[UPDATE] In version 5.3 SP6 and later, the semantics of “first file” mentioned below is the file at page 0 of the attached content object (no matter how many times the content object has been replaced via “check in as same version”). I don’t have access to an environment where I could try to reproduce the behavior related to check in as same version discussed below. See the discussion in comments for more information on the current behavior.
Of course, I could retrieve the document using one of the available mechanisms (Webtop, DFC, API, etc.) and save it locally and then inspect the file size on the filesystem.
However, if all I wanted to know was the size of the document in the repository one would think it should be easy to tell from the metadata. Well, it is in most cases but if you really wanted to be sure it would take some effort.
The document object (of type dm_sysobject or a subtype) has two attributes r_content_size and r_full_content_size. Most of the time, you could check either of these to get the number of bytes in the content file. However, if the file size is more than 2GB, only r_full_content_size could tell you the correct size.
Is this always true? If you look up the object reference for these attributes, you will find the following in the definition:
Size, in bytes, of the first content file associated with the document.
The key word is “first” and it really means first ever. How can a document have a second content file associated with it. A common scenario is by adding a rendition. For example, you may have a Word document and then you add a PDF rendition. However, this is not a problem since your primary document is still of the size being reported by these atributes.
Now, consider the more interesting scenario. Suppose, you check out the document, make some changes or choose a different local file such that the file size is different and check it in as the same version. Since you are checking in as the same version no new sysobject will be created. However, a new content object (type dmr_content) will be created and associated with the sysobject. The first content object will be disassociated from the sysobject. So the file size is now different but the size attributes on the sysobject are still the same and potentially incorrect!
So where can we get the right information about the size? We need to get closer to the file and look on the content object (dmr_content). The content object is directly associated with the stored file and captures the size in content_size and full_content_size fields. As before, only full_content_size is accurate if the size is more than 2GB.

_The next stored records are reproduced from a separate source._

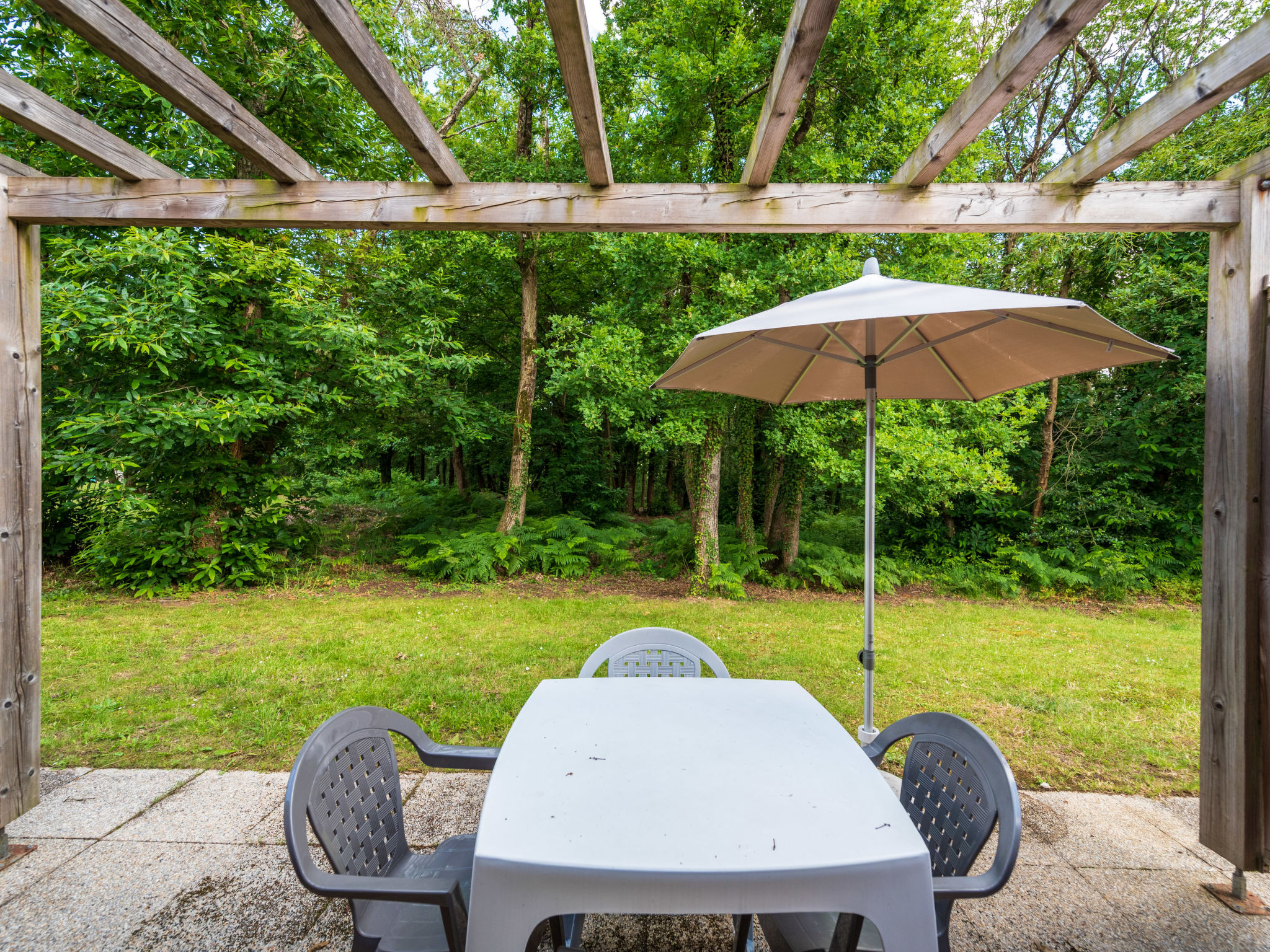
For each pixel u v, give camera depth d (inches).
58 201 91.9
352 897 47.3
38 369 96.0
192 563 286.7
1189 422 353.7
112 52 61.5
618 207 90.6
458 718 138.2
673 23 282.8
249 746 124.6
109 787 107.7
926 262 276.5
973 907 80.2
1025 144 448.5
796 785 56.6
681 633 95.2
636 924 78.2
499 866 45.4
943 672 182.1
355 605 261.1
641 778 57.1
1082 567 343.0
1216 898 82.6
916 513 316.5
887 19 264.1
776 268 265.1
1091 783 117.4
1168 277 333.4
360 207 91.7
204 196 92.0
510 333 488.1
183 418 241.3
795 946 56.0
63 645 190.9
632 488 648.4
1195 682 177.8
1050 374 91.6
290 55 280.5
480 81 383.6
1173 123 69.8
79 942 71.1
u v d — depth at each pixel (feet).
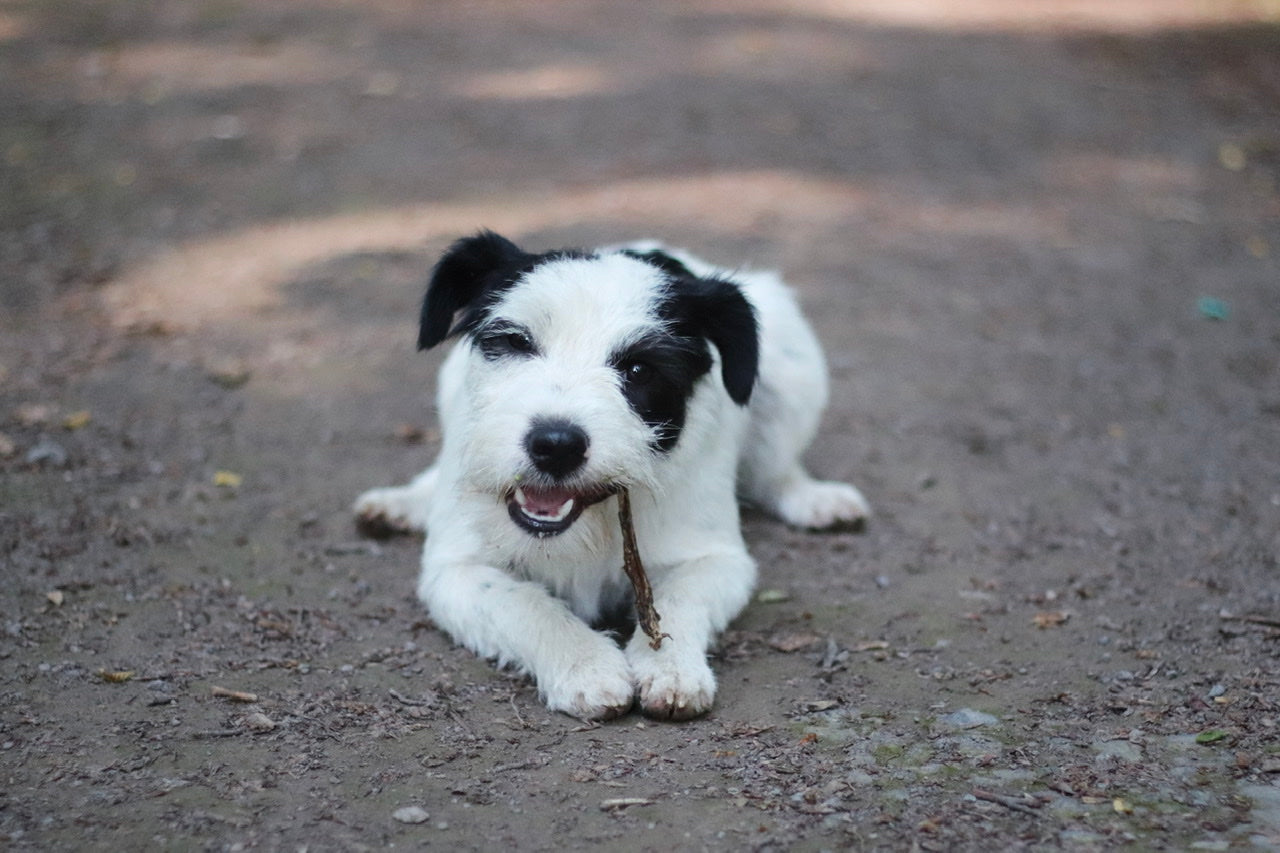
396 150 10.51
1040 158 10.95
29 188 9.23
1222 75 14.02
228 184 9.52
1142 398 6.69
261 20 15.10
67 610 5.41
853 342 7.02
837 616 5.50
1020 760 4.98
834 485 5.98
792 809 4.85
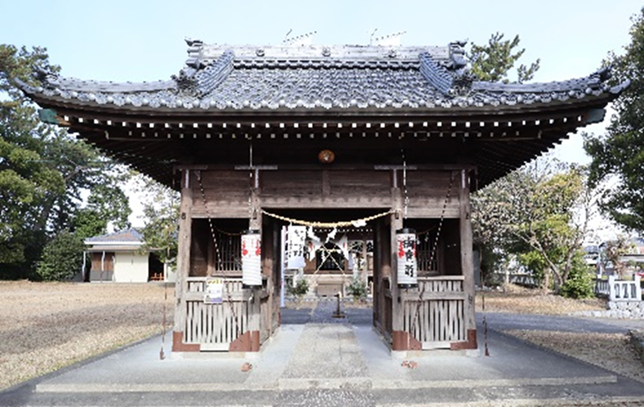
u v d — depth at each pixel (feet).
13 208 104.73
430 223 33.06
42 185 107.96
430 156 27.66
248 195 26.66
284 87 31.96
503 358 25.12
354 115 22.34
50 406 18.39
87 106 21.62
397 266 25.36
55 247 120.06
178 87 25.84
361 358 25.39
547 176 75.56
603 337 37.63
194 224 29.63
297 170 26.81
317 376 21.22
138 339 34.30
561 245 73.56
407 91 31.32
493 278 98.32
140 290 95.09
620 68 54.60
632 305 59.00
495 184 78.13
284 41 41.68
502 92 27.40
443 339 25.79
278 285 35.63
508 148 27.78
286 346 29.37
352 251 75.61
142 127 23.49
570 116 22.31
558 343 34.45
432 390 20.06
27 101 110.93
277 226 35.45
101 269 127.75
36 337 36.99
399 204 26.58
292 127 23.21
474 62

Identify the content object associated with the sysobject and look at its full_content_size attribute. The following DQL should do it:
from dm_sysobject s, dmr_content c
where s.i_contents_id = c.r_object_id
and s.r_object_id = 'object_id_of_doc'
That’s it, right? Well, most of the time! There is one more exception to consider – when the content file is stored on external storage (It is not clear to me what identifies a storage as external). When the content file is stored on an external storage, the size attributes on the content object are not set. In this case, you cannot really tell the size of the content file without retrieving the file itself.
So how do you know whether the content file is stored on external storage? Look at dmr_content.data_ticket. It is 0 for external storage and for turbo storage. Thus if data_ticket=0 and storage_id does not indicate dm_turbo_store then it is using external storage.